The Princess is currently holed up in a $4,000-per-night suite at the ultra-luxe Four Seasons George V hotel (above), which is partly owned by her nephew, Prince Al Waleed bin Talal. After some of those owed money initiated legal proceedings, the plaintiffs' lawyer Jacky Benazerah obtained a court order for bailiffs to go to the George V and seize the Princess' belongings. However, the Princess has invoked diplomatic immunity and will likely refuse them entry, in which case the French interior ministry and senior police officials would have to be consulted to authorize a police escort, the BBC reports.
Jamila Boushaba, owner of Paris' O Caprices De Lili lingerie shop, located directly across from the George V, was left holding a $100,000 bill for lacy underthings. "She was a very good customer for eight years, but then simply stopped paying," Boushaba tells the Telegraph. "I made a delivery of lingerie to the George V, but payment never arrived.
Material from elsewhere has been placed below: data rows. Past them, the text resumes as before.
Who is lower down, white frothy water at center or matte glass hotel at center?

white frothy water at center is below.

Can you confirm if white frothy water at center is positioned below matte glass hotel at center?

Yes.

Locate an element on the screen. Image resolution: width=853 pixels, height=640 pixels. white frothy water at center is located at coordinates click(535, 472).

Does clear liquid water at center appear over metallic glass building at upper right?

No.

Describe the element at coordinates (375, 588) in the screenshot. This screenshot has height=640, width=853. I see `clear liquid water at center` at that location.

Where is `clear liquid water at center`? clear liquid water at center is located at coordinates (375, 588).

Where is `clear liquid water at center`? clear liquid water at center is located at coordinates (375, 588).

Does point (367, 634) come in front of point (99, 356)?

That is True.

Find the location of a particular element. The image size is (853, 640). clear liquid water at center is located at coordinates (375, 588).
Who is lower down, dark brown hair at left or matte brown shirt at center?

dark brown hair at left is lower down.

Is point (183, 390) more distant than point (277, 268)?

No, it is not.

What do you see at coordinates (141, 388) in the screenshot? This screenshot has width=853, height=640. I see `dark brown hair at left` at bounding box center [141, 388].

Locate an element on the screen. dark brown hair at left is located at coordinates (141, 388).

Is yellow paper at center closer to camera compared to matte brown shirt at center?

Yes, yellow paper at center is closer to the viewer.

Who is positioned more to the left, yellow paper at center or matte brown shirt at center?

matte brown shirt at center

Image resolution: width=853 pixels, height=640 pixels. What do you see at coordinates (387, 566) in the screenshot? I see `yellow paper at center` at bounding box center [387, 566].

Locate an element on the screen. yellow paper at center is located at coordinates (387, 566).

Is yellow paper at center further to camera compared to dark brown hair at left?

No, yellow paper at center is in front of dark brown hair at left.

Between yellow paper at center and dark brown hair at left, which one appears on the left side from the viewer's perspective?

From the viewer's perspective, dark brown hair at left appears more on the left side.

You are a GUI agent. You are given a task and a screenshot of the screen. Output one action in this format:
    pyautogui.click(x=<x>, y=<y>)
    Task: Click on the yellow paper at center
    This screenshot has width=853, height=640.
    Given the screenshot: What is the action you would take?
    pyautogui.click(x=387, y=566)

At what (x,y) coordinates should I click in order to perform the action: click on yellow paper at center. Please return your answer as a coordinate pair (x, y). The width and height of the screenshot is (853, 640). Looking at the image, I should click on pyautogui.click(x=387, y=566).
Every time we called, we were told the bill would be settled the next day. It never was. When we contacted the Saudi ambassador in Paris he said there was nothing he could do for us." An aide to the Saudi royal family was similarly unhelpful, sniffing, "I'm afraid we can't go around settling bills for the Princess's knickers."
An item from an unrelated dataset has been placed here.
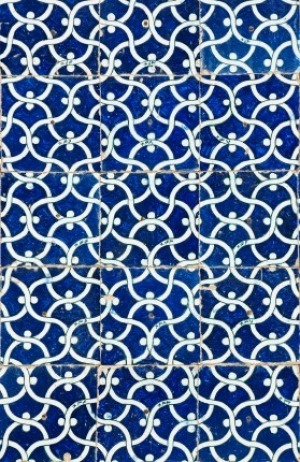
Locate an element on the screen. This screenshot has height=462, width=300. row 4 of tile is located at coordinates (143, 316).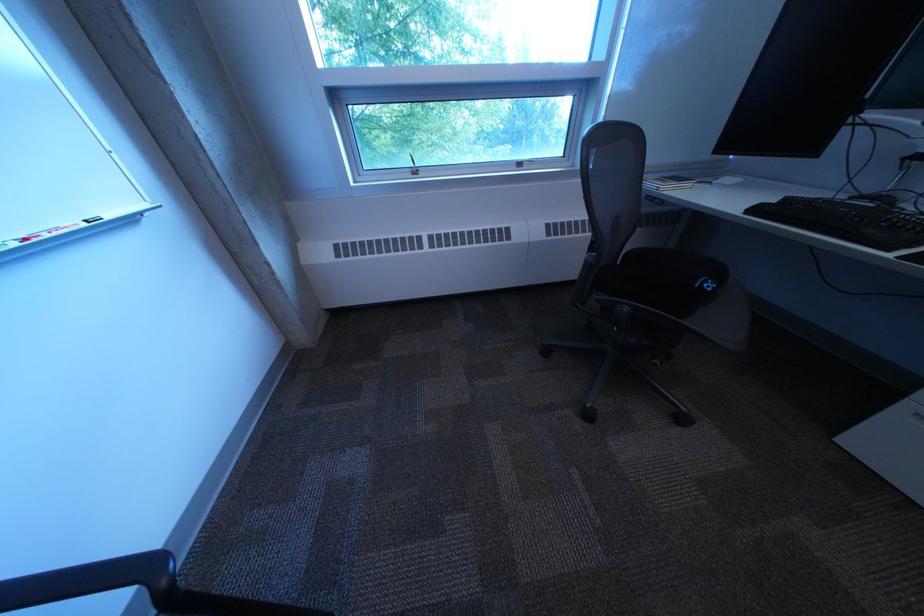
Jacky Giami, proprietor of luxury clothing boutique Key Largo, said the Princess stripped his shelves of some $215,000 worth of casual wear. "We know the family well – they're in Paris a lot," Giami tells the Telegraph. "She's not the kind of customer where you ask for a deposit, or to ask to see a piece of identity." Every time the Princess and her entourage visited Giami's and others' shops a representative would offer staff an embossed card stating "Payment to Follow". And of course having all those exquisite clothes cleaned cost quite a bit as well; the Princess is also said to have run up a drycleaning bill of $50,000 - per week.